The technical impact of this vulnerability is severe as it leads to a kernel NULL pointer dereference, specifically occurring in the batch_unpin function within the iommufd module. The kernel oops trace shows the execution path leading to the fault at RIP: 0010:batch_unpin+0xa2/0x100, where the system attempts to read from address zero, indicating a complete failure in memory management handling. This type of fault represents a classic kernel-level memory corruption issue that can lead to system crashes, denial of service, or potentially more serious security implications if exploited. The vulnerability is categorized under CWE-476 as a NULL Pointer Dereference, which is a well-known class of software defects that can result in system instability and potential privilege escalation scenarios.
The operational impact of CVE-2023-54060 extends beyond simple system crashes as it affects the stability of systems relying on IOMMU (Input-Output Memory Management Unit) functionality and virtualization capabilities. The iommufd subsystem is critical for managing IOMMU domains and memory mappings in virtualized environments, making this vulnerability particularly dangerous for cloud infrastructure, containerized applications, and systems implementing hardware-assisted virtualization. The rare occurrence of the bug means that it might not be immediately apparent during normal system operation but can manifest during specific stress conditions or when the memory management subsystem is under heavy load. This characteristic makes the vulnerability particularly insidious as it may remain undetected until system resources are exhausted or specific access patterns are triggered.

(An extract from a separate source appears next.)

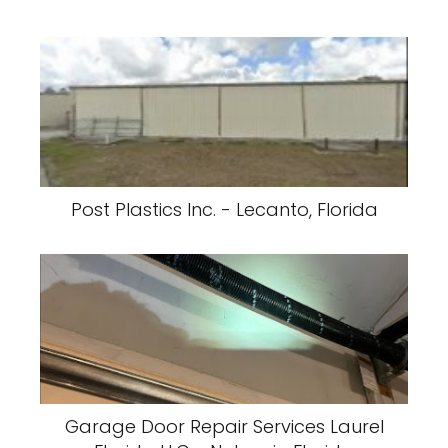
Post Plastics Inc. - Lecanto, Florida
Garage Door Repair Services Laurel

Mitigation strategies for this vulnerability primarily involve applying the kernel patch that correctly sets the end parameter to one when handling batch carry operations, ensuring that the pfns list is properly managed during memory management tasks. System administrators should prioritize updating to kernel versions that include the fix, particularly those containing the commit that addresses this specific issue in the iommufd subsystem. The fix aligns with ATT&CK technique T1547.001 for privilege escalation and T1499.004 for denial of service, as it prevents exploitation that could lead to system instability or unauthorized access. Additionally, monitoring systems for kernel oops messages or memory management errors related to iommufd should be implemented as part of a comprehensive security posture. Organizations using virtualized environments or systems requiring robust IOMMU functionality should conduct immediate assessments to determine their exposure and implement necessary updates to prevent potential exploitation of this vulnerability.